Toyota agrees to biggest wage hike in 25 years, paves way for BOJ change By Reuters


©Reuters. FILE PHOTO: Workers install the fuel cell power system in a Toyota Mirai at a Toyota Motor Corp. plant in Toyota in Aichi Prefecture, Japan, on April 11, 2019. Photo taken on April 11, 2019. REUTERS/Joe White/File Photo

By Tetsushi Kajimoto and Anton Bridge

TOKYO (Reuters) -Toyota Motor agreed on Wednesday to give workers its biggest pay rise in 25 years, raising expectations that bumper pay rises will give the central bank leeway to make a key policy change next week.

Toyota (NYSE:), Panasonic (OTC:), Nippon Steel and Nissan (OTC:) were among some of Japan Inc’s biggest names that agreed to fully meet union demands for wage increases during annual wage negotiations that conclude Wednesday.

The talks, long a hallmark of the usually collaborative relationship between Japanese management and workers, are being closely watched this year as wage increases are expected to help pave the way for the central bank to end its interest rate policy negative duration years. as early as next week.

Toyota, the world’s largest automaker and traditionally a focus of annual talks, said it had accepted demands for monthly salary increases of up to 28,440 yen ($193) and record bonus payments. As in the past, the company did not provide a percentage for the salary increase.

“We are seeing strong momentum towards wage increases,” Japan’s top government spokesman and chief of staff, Yoshimasa Hayashi, told reporters. “It is important that the strong momentum for wage increases spreads to small and medium-sized businesses.”

Prime Minister Fumio Kishida has made ending years of lean wage growth a top priority to revive weak consumer spending.
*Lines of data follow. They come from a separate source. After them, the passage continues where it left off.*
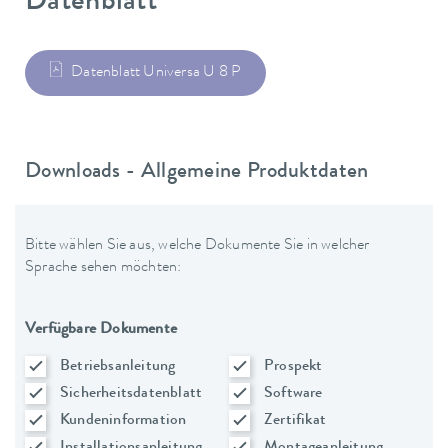
Datenblatt
Datenblatt Universa U 8 P
Downloads - Allgemeine Produktdaten
Bitte wählen Sie aus, welche Dokumente Sie in welcher
Sprache sehen möchten:
Verfügbare Dokumente
Betriebsanleitung
Prospekt
Sicherheitsdatenblatt
Software
Kundeninformation
Zertifikat
Installationsanleitung
Montageanleitung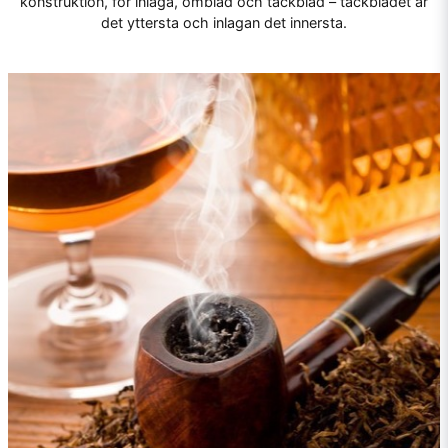
konstruktion, för inlaga, omblad och täckblad – täckbladet är
det yttersta och inlagan det innersta.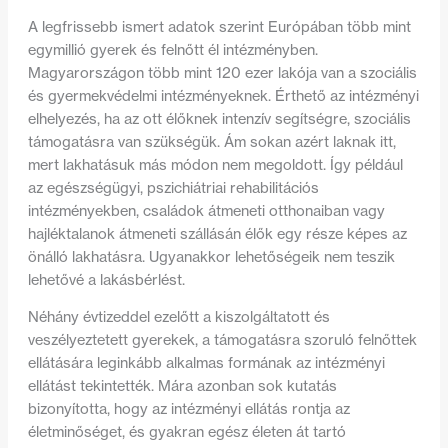
A legfrissebb ismert adatok szerint Európában több mint
egymillió gyerek és felnőtt él intézményben.
Magyarországon
több mint 120 ezer lakója van a
szociális
és gyermekvédelmi
intézményeknek. É
rthető az intézményi
elhelyezés, ha az ott élőknek intenzív segítségre, szociális
támogatásra van szükségük. Ám sokan azért laknak itt,
mert lakhatásuk más módon nem megoldott. Így például
az egészségügyi, pszichiátriai rehabilitációs
intézményekben, családok átmeneti otthonaiban vagy
hajléktalanok átmeneti szállásán élők egy része képes az
önálló lakhatásra. Ugyanakkor lehetőségeik nem teszik
lehetővé a lakásbérlést.
Néhány évtizeddel ezelőtt a kiszolgáltatott és
veszélyeztetett gyerekek, a támogatásra szoruló felnőttek
ellátására leginkább alkalmas formának az intézményi
ellátást tekintették. Mára azonban sok kutatás
bizonyította, hogy az intézményi ellátás rontja az
életminőséget, és gyakran egész életen át tartó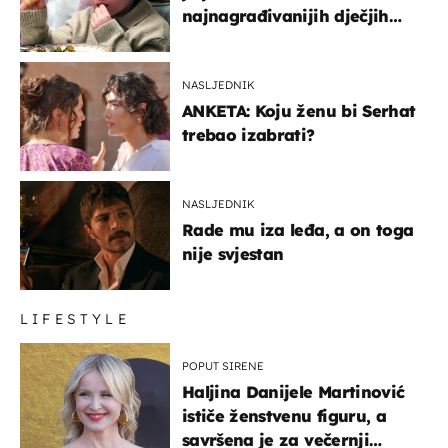
najnagrađivanijih dječjih
glumaca
NASLJEDNIK
ANKETA: Koju ženu bi Serhat
trebao izabrati?
NASLJEDNIK
Rade mu iza leđa, a on toga
nije svjestan
LIFESTYLE
POPUT SIRENE
Haljina Danijele Martinović
ističe ženstvenu figuru, a
savršena je za večernji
Japan’s wage increases have remained well below the average for the OECD group of rich countries.

The Bank of Japan is also watching the results closely as a key data point in deciding when to end negative rates, which have been in place since 2016.

The bank, which has stuck with massive stimulus and ultra-low rates for years longer than other developed countries in an effort to revive a moribund economy, will hold its next policy-setting meeting on March 18-19.
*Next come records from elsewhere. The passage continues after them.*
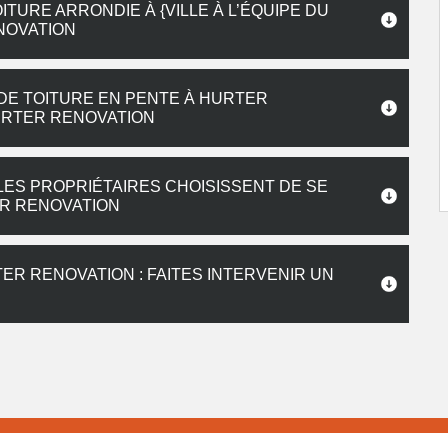
ITURE ARRONDIE À {VILLE À L’ÉQUIPE DU
NOVATION
DE TOITURE EN PENTE À HURTER
HURTER RENOVATION
 LES PROPRIÉTAIRES CHOISISSENT DE SE
R RENOVATION
TER RENOVATION : FAITES INTERVENIR UN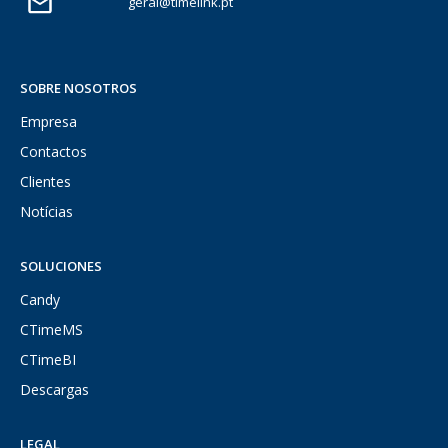
geral@timelink.pt
SOBRE NOSOTROS
Empresa
Contactos
Clientes
Notícias
SOLUCIONES
Candy
CTimeMS
CTimeBI
Descargas
LEGAL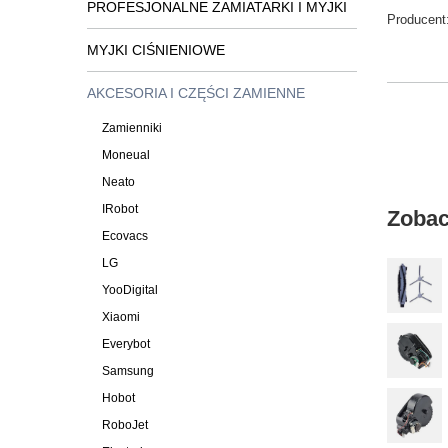
PROFESJONALNE ZAMIATARKI I MYJKI
Producent
MYJKI CIŚNIENIOWE
AKCESORIA I CZĘŚCI ZAMIENNE
Zamienniki
Moneual
Neato
IRobot
Zobac
Ecovacs
LG
YooDigital
Xiaomi
Everybot
Samsung
Hobot
RoboJet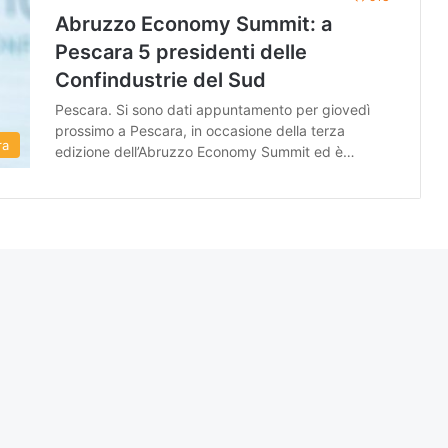
Abruzzo Economy Summit: a
Pescara 5 presidenti delle
Confindustrie del Sud
Pescara. Si sono dati appuntamento per giovedì
prossimo a Pescara, in occasione della terza
ra
edizione dell’Abruzzo Economy Summit ed è…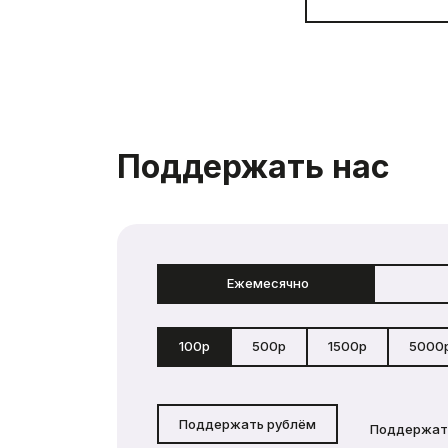
Поддержать нас
Ежемесячно
100р
500р
1500р
5000
Поддержать рублём
Поддержат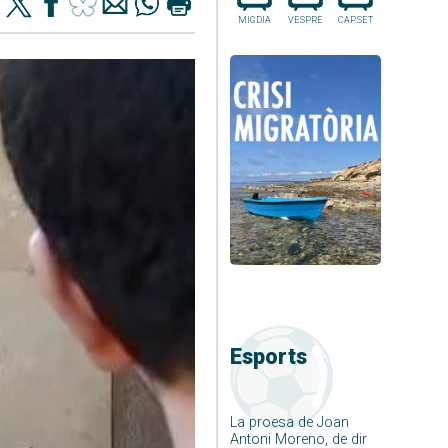
MIGDIA
VESPRE
CAP.SET
Esports
La proesa de Joan
Antoni Moreno, de dir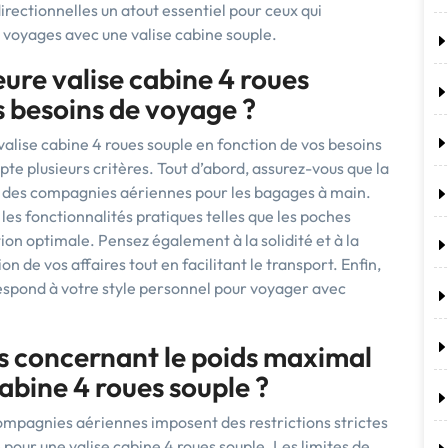
irectionnelles un atout essentiel pour ceux qui
s voyages avec une valise cabine souple.
ure valise cabine 4 roues
s besoins de voyage ?
valise cabine 4 roues souple en fonction de vos besoins
pte plusieurs critères. Tout d’abord, assurez-vous que la
ons des compagnies aériennes pour les bagages à main.
 les fonctionnalités pratiques telles que les poches
ion optimale. Pensez également à la solidité et à la
n de vos affaires tout en facilitant le transport. Enfin,
rrespond à votre style personnel pour voyager avec
ons concernant le poids maximal
cabine 4 roues souple ?
 compagnies aériennes imposent des restrictions strictes
pour une valise cabine 4 roues souple. Les limites de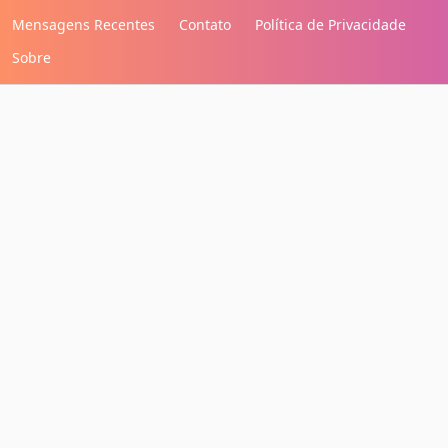
Mensagens Recentes
Contato
Política de Privacidade
Sobre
“The outcome of this year’s annual wage negotiation is crucial” to deciding the timing of an exit from massive stimulus, Governor Kazuo Ueda told parliament on Wednesday.

According to Japan’s largest labor group, Rengo, workers at large companies have demanded annual raises of 5.85%, which if agreed would surpass the 5% level for the first time in 31 years.
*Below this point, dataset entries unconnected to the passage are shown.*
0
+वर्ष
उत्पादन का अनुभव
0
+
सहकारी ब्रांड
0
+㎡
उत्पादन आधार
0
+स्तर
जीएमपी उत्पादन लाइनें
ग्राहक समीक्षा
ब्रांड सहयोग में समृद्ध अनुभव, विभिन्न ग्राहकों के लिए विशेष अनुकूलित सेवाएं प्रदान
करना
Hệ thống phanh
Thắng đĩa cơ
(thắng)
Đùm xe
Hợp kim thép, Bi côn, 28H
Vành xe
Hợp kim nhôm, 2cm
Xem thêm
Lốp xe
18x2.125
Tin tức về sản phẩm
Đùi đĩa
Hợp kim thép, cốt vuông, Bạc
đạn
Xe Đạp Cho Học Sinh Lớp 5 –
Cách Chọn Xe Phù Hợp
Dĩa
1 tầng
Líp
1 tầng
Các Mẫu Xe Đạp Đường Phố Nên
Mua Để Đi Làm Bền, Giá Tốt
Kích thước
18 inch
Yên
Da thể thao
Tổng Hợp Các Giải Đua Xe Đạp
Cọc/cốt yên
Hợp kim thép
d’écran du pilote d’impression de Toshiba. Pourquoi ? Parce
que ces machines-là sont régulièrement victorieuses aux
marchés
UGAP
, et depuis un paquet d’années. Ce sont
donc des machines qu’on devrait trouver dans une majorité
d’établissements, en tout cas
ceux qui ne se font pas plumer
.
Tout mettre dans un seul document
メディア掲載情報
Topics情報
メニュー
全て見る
Hisashi Yamada, senior economist at the Japan Research Institute and an expert on labor issues, estimates an overall increase of between 4.2% and 4.3% based on “fairly strong” responses so far, and perhaps more than 5% for the most important companies.

It attributed the increases to the trend of higher wages globally, domestic labor shortages and inflation.

“However, the sustainability of such large wage increases and whether the trend of wage increases will extend to small and medium-sized enterprises in the future is uncertain,” Yamada said.

TRICKLE-DOWN EFFECT

In a further positive sign, the Japan Association of Metal, Machinery and Manufacturing Workers (JAM), a union representing workers at small manufacturers, said the pay rises granted to members had exceeded expectations and that there has been a change in the mentality of the workers.

“The Japanese are finally starting to realize that the gap between wages inside and outside the country is widening significantly,” JAM President Katahiro Yasukochi told reporters.

Smaller companies employ seven in 10 workers in Japan, but they struggle to offer large wage increases because they have less power to pass costs on to customers.

Akihiro Kaneko, president of the Japan Council of Metalworkers’ Unions, echoed Yasukochi’s sentiment, saying he hoped this year’s results could lead to a virtuous cycle of higher wages and inflation.

Major companies like Toyota are under pressure from the government to ease downstream wage increases so that real wages, adjusted for inflation, can reverse a 22-month streak of consecutive declines.

“We hope that our findings can spread to all our suppliers,” Toyota’s human resources head, Takanori Azuma, told reporters.

“We need to continue to ask the first-tier suppliers to pass it on to the second-tier suppliers and so on,” he said, adding that wage decisions are ultimately up to each individual company.